The current Portage profile functionality is a bit too complex, and is also missing some features that are needed for the funtoo-1.0 profile. The proposed changes here are designed to address these deficiencies, and are subject to change as the impact of these design changes are considered, and their elegance or ugliness is considered as well:

  1. Deprecate /etc/make.profile symlink
  2. Deprecate /etc/portage/make.profile symlink
  3. Deprecate /etc/portage/profile directory
  4. Add /etc/portage/profile.head as the master profile - intended to be a directory, not a symlink.
  5. Add /etc/portage/profile.tail to replace /etc/portage/profile - functionally identical.
  6. Add support for absolute paths in cascading profile parent files, to be interpreted as relative to the root of PORTDIR/profiles
  7. Update eselect profile to deal with all this elegantly.
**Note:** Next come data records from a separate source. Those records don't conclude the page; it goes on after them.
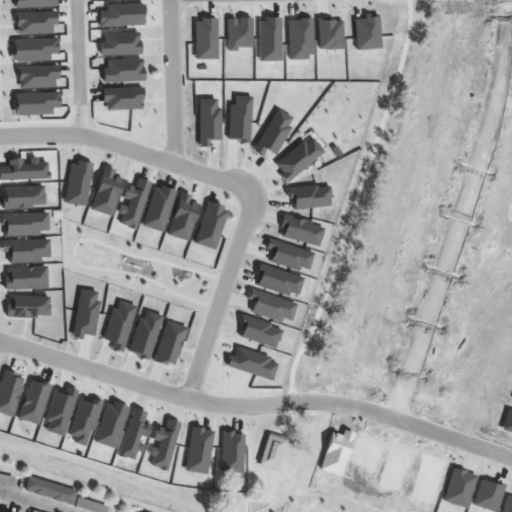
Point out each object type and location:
road: (77, 67)
road: (171, 81)
road: (129, 149)
road: (461, 211)
road: (218, 299)
road: (92, 370)
road: (351, 407)
building: (51, 490)
road: (33, 502)
road: (184, 504)
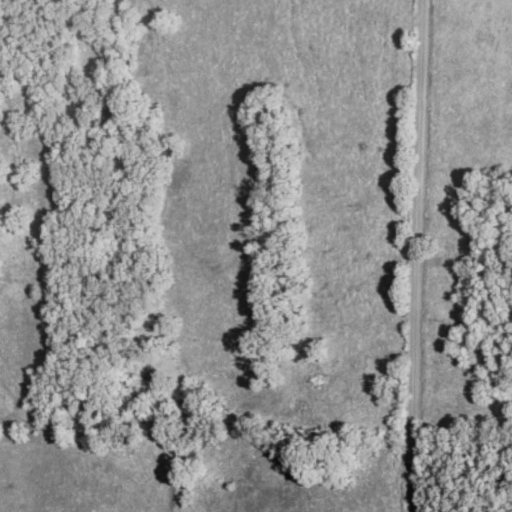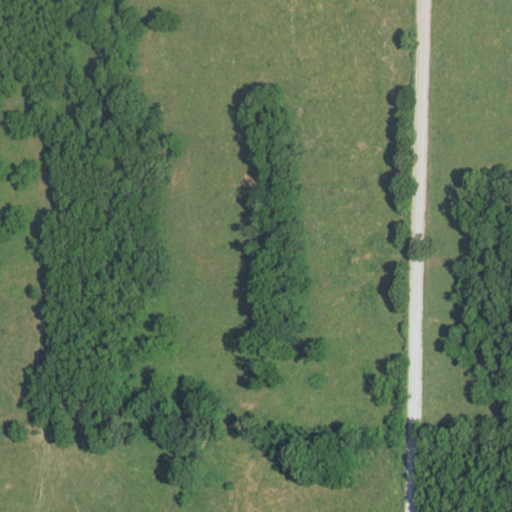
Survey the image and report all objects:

The way this system would be used is that /etc/portage/profile.head/parent would be a file where a user would set their master profile(s). Absolute paths would be used to define profiles that are relative to PORTDIR/profiles (see change 6 above.) Since parent supports more than one profile, it would now be possible for users to set more than one parent profile, so they could set it to something that looks like this:

/funtoo/1.0/linux/gnu/amd64
/funtoo/1.0/linux/flavor/server

This additional functionality would allow the simplification of the funtoo-1.0 profile structure since the various "flavors" of systems would not need to be replicated within each architecture's profile. It would also clean up how profiles are set using Funtoo Linux. To me, this approach is much better and the profile.head and profile.tail names are much easier to understand than make.profile and profile.

This functionality could be implemented so that a fallback to the classic Gentoo functionality is preserved (for a time) to allow for migration to the new profile scheme.

Alternate Approach - Mega-Unification

Suggested on the funtoo-dev mailing list, this proposal goes like this. There is a lot of duplication and unnecessary complexity in the Portage configuration directories, so the original Funtoo proposal may not have gone far enough in refactoring the layout. Basically, we can treat /etc/portage as the official Portage profile, and the user updates parents to specify parent profiles. This is how profiles are specified. /etc/make.conf can be replaced with make.defaults inside the /etc/portage directory, so that it follows the profile convention. Basically, this would merge /etc/portage/profile into /etc/portage, and also allow /etc/make.profile to be deprecated and replaced with /etc/portage/parent.

Funtoo Considerations

Here are some other things that might be worth considering:

  1. Overlay-aware profiles - should "/" be relative to $PORTDIR/profiles or should there be something more to allow repo-specific settings? Could be nice. Maybe support "foo:/bar/oni" to refer to the "/bar/oni" profile in the "foo" repository.
  2. since we are re-organizing things, move /etc/make.conf to /etc/portage/make.conf or /etc/portage/portage.conf.
  3. likewise, move /etc/make.globals to /etc/portage/make.globals or /etc/portage/portage.globals.